10-year-old Tashawn Roberts was checking the pulse in his neck during a lesson on the circulatory system when he found a lump.

A fifth-grade science lesson saved the life of one elementary school student in Florida.

The Tampa Bay Times reports that 10-year-old Tashawn Roberts was checking the pulse in his neck during a lesson on the circulatory system when he found a lump.

In October, Tashawn's fifth-grade teacher at Pinellas Park Elementary told her students to feel for their pulse, first in their wrist and then in the hollow of their necks.

Tashawn pressed two fingers to his neck, where the blood branching through his body bumped against bone, and felt for the thump, thump, thump.

Tashawn couldn't find it. "Miss Digman," he said, "I found a lump."
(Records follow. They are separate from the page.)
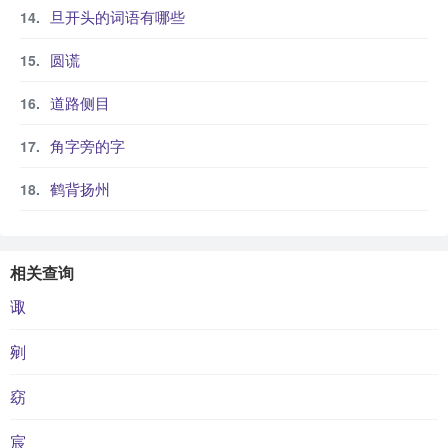
旦开头的词语有哪些
圆谎
道路侧目
角字旁的字
鹤背扬州
相关查询
诹
剜
窈
宸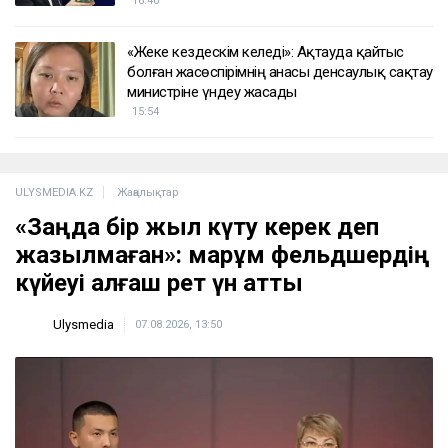
«Жеке кездескім келеді»: Ақтауда қайтыс
болған жасөспірімнің анасы денсаулық сақтау
министріне үндеу жасады
15:54
ULYSMEDIA.KZ
Жаңалықтар
«Заңда бір жыл күту керек деп
жазылмаған»: марқұм фельдшердің
күйеуі алғаш рет үн қатты
Ulysmedia
07.08.2026, 13:50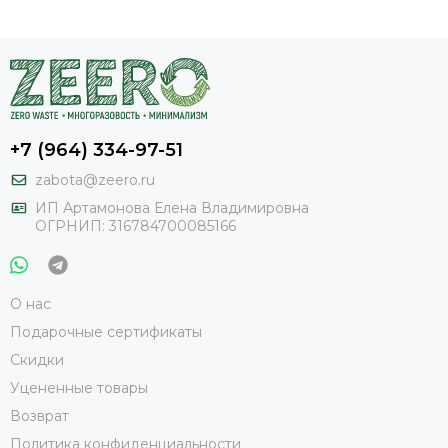
+7 (964) 334-97-51
zabota@zeero.ru
И
П Артамонова Елена Владимировна
ОГРНИП: 316784700085166
О нас
Подарочные сертификаты
Скидки
Уцененные товары
Возврат
Политика конфиденциальности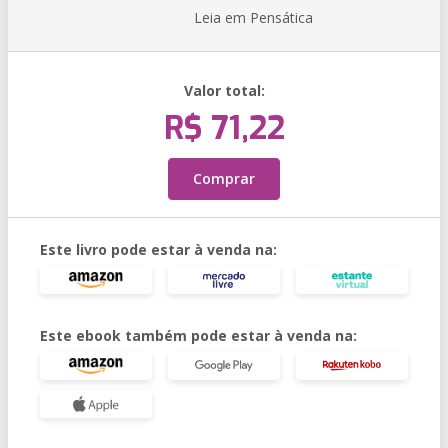
Leia em Pensática
Valor total:
R$ 71,22
Comprar
Este livro pode estar à venda na:
Este ebook também pode estar à venda na: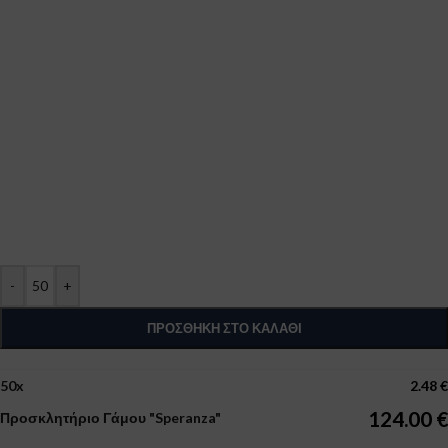
-
+
ΠΡΟΣΘΉΚΗ ΣΤΟ ΚΑΛΆΘΙ
50
x
2.48
€
124.00
€
Προσκλητήριο Γάμου "Speranza"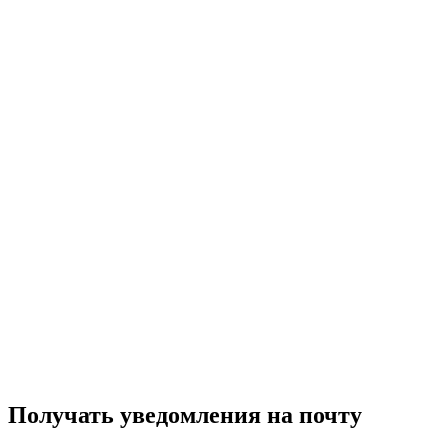
Получать уведомления на почту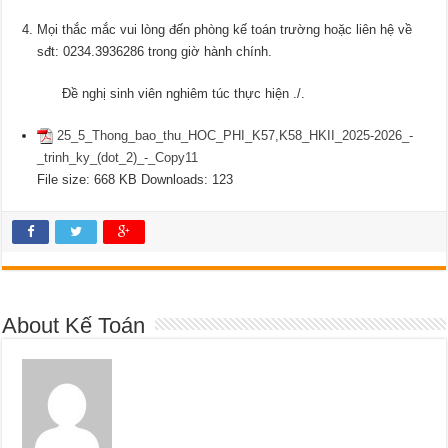
Mọi thắc mắc vui lòng đến phòng kế toán trường hoặc liên hệ về
sđt: 0234.3936286 trong giờ hành chính.
Đề nghị sinh viên nghiêm túc thực hiện ./.
25_5_Thong_bao_thu_HOC_PHI_K57,K58_HKII_2025-2026_-
_trinh_ky_(dot_2)_-_Copy11
File size:
668 KB
Downloads:
123
About Kế Toán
The boy was rushed into surgery for a golf-ball sized aneurysm in his neck that, had it gone undetected, could have ruptured and caused brain damage or ended Tashawn's life.

The boy and his teacher were both new to Pinellas Park Elementary, and the circulatory system isn't usually taught until much later in the school year, when it could have been too late.

What brought them all together, somehow, started with failure.

In early summer, the school learned it would be named an F school. About 57 percent of students had failed the state's reading test, and 69 percent had failed the one for math.

Teacher Michelle Digman was one of the new teachers hired for the fall. It was also Tashawn's first year at Pinellas Park.

Digman told Tashawn's mother about his progress in class, something his mother liked. And when her son came home talking about the lump he found in science class, she took him to the emergency room.

The surgery took two hours as doctors replaced the vein in Tashawn's neck with one from his leg.